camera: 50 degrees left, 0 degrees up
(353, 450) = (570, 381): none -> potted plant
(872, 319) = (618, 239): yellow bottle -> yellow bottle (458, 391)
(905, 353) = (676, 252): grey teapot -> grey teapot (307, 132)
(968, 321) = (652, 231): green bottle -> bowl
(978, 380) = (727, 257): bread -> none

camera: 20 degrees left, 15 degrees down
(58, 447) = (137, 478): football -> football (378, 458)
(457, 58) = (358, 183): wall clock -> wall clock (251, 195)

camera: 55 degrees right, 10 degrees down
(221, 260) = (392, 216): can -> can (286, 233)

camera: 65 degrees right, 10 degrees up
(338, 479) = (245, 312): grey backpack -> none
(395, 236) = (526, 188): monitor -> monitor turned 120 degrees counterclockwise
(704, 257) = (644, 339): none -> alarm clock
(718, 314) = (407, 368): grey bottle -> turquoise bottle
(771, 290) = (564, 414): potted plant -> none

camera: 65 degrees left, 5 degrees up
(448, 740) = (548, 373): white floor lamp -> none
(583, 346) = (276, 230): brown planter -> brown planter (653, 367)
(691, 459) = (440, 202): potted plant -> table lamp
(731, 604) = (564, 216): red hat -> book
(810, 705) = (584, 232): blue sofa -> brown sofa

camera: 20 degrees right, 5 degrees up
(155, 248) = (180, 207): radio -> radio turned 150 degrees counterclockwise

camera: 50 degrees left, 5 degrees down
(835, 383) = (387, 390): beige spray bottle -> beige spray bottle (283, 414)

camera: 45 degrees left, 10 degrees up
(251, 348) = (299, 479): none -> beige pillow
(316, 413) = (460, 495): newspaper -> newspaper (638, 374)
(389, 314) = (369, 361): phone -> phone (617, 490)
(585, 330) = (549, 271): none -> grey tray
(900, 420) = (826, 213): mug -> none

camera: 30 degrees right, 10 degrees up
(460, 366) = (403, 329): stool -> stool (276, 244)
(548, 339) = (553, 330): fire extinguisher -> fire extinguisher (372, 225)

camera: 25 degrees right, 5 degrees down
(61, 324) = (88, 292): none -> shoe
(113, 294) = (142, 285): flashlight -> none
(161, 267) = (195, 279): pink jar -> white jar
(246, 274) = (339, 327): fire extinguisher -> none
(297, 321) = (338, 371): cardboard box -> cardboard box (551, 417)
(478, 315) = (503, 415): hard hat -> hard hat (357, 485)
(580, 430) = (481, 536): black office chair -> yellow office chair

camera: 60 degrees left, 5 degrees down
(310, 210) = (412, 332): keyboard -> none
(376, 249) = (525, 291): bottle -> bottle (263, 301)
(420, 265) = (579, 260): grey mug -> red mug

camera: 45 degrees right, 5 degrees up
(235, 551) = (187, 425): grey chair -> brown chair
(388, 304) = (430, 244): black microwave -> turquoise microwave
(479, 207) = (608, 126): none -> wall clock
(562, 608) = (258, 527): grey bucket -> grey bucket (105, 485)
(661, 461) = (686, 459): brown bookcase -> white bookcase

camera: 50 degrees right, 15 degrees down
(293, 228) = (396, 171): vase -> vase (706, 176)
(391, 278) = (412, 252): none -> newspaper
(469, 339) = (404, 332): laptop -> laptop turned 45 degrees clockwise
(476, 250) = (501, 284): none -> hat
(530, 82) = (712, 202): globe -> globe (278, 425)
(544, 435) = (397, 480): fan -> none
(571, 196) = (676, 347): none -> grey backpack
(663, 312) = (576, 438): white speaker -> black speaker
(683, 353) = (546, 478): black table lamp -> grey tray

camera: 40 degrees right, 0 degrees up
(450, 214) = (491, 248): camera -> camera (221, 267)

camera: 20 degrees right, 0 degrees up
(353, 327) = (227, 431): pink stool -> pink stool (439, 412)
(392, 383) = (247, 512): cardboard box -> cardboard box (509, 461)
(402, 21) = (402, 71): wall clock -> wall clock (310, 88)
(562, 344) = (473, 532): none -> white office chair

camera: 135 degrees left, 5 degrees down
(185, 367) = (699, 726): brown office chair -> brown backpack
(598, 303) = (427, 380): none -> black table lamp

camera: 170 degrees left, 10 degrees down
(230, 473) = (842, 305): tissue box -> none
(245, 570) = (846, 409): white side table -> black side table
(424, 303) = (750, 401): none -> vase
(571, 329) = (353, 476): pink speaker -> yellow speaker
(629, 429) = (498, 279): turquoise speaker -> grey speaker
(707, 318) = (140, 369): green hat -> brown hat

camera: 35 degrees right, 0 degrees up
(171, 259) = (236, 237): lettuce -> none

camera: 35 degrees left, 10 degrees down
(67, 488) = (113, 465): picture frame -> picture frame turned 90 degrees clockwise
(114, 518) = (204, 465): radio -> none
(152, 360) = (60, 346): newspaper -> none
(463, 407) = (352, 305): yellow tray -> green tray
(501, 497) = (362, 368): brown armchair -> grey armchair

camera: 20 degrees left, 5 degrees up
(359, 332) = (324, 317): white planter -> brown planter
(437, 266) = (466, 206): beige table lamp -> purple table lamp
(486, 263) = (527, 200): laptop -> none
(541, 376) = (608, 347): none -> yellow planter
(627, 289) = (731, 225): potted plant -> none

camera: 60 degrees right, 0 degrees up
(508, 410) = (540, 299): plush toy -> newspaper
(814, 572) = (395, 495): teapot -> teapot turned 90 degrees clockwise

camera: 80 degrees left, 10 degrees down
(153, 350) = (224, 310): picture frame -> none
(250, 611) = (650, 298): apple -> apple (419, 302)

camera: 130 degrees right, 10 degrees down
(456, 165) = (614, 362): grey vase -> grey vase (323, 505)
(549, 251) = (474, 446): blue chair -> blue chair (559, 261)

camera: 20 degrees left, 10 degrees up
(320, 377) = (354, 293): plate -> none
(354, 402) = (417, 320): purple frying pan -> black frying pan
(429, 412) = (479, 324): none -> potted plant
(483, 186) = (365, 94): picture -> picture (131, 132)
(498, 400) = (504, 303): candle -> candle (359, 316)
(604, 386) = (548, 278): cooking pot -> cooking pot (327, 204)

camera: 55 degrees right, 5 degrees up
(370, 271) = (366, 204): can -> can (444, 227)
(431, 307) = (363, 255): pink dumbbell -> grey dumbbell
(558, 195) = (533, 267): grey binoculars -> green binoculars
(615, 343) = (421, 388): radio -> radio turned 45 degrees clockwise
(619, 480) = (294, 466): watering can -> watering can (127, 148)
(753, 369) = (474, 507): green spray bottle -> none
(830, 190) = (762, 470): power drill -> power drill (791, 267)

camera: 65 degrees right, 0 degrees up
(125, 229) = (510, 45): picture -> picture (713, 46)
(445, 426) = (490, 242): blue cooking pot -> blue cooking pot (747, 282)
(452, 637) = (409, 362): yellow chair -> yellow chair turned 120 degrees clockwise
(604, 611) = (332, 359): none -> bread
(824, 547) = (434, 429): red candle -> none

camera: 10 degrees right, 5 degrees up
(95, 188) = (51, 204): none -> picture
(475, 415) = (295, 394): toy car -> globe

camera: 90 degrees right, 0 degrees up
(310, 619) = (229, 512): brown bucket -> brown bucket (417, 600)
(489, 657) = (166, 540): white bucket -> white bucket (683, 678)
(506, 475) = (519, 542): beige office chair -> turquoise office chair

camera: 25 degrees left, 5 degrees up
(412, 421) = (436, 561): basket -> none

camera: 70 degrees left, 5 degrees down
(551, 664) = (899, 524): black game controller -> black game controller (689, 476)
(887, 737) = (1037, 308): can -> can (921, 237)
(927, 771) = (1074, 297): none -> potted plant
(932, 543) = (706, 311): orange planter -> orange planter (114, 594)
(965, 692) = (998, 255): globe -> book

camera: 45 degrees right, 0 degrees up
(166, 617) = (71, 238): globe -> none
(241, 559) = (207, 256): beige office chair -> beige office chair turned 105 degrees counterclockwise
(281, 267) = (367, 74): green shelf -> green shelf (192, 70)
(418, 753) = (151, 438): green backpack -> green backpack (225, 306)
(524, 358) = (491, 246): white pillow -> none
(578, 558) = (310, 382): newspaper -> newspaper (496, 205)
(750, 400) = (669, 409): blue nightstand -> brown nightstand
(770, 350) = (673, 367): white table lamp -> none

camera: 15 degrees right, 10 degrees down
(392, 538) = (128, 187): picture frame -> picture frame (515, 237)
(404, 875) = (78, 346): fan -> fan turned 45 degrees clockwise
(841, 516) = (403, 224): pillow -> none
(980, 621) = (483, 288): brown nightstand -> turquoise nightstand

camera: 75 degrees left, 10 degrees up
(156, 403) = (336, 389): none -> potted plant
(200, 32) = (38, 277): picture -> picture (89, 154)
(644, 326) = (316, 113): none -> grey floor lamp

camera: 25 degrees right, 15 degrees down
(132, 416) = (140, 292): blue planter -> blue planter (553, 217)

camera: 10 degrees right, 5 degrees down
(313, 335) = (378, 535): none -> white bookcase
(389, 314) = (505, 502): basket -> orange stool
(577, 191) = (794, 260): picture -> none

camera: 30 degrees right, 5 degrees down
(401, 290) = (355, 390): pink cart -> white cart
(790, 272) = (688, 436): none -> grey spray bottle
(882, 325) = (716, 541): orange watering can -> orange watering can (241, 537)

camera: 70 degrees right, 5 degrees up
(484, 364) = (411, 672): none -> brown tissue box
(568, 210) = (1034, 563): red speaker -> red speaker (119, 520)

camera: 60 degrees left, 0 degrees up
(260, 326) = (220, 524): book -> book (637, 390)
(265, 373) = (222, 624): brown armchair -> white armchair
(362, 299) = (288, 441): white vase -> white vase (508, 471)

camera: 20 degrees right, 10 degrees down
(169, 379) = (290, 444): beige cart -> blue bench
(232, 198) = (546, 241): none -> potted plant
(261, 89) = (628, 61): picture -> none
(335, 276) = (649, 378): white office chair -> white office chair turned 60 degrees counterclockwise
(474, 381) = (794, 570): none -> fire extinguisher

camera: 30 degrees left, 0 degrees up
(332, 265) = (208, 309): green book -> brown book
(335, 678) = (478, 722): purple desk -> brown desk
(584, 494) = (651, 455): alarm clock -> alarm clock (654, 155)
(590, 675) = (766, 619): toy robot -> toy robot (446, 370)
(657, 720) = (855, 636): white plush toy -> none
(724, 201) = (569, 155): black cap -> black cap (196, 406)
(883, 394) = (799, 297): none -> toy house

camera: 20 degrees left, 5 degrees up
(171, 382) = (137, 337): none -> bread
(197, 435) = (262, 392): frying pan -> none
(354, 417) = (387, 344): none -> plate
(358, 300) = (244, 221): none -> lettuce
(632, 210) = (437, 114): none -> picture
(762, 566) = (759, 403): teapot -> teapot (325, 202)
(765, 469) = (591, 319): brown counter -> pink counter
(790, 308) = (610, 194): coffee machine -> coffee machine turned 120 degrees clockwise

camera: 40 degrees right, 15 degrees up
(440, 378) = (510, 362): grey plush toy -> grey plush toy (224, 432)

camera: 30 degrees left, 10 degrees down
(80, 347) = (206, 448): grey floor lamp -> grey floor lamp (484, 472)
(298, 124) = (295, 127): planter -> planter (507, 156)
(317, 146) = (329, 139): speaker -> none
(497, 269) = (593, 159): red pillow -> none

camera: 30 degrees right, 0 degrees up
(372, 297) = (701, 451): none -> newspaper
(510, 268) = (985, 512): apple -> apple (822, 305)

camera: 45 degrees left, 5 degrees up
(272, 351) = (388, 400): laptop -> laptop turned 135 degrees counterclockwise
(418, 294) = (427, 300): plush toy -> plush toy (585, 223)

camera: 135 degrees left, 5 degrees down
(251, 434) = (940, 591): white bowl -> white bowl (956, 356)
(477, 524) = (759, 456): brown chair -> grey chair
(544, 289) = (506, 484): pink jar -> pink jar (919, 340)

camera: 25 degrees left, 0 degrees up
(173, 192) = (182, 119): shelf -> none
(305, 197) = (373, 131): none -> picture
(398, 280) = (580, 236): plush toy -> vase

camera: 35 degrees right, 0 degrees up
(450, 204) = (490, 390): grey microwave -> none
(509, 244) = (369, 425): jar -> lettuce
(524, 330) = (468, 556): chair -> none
-------
Word for word, restate the lines of the data above that fall between the line holding "(197, 435) = (262, 392): frying pan -> none" and the line holding "(372, 297) = (701, 451): none -> newspaper", inclusive, and no other lines.

(197, 435) = (262, 392): frying pan -> none
(354, 417) = (387, 344): none -> plate
(358, 300) = (244, 221): none -> lettuce
(632, 210) = (437, 114): none -> picture
(762, 566) = (759, 403): teapot -> teapot (325, 202)
(765, 469) = (591, 319): brown counter -> pink counter
(790, 308) = (610, 194): coffee machine -> coffee machine turned 120 degrees clockwise

camera: 40 degrees right, 15 degrees up
(440, 378) = (510, 362): grey plush toy -> grey plush toy (224, 432)

camera: 30 degrees left, 10 degrees down
(80, 347) = (206, 448): grey floor lamp -> grey floor lamp (484, 472)
(298, 124) = (295, 127): planter -> planter (507, 156)
(317, 146) = (329, 139): speaker -> none
(497, 269) = (593, 159): red pillow -> none

camera: 30 degrees right, 0 degrees up
(372, 297) = (701, 451): none -> newspaper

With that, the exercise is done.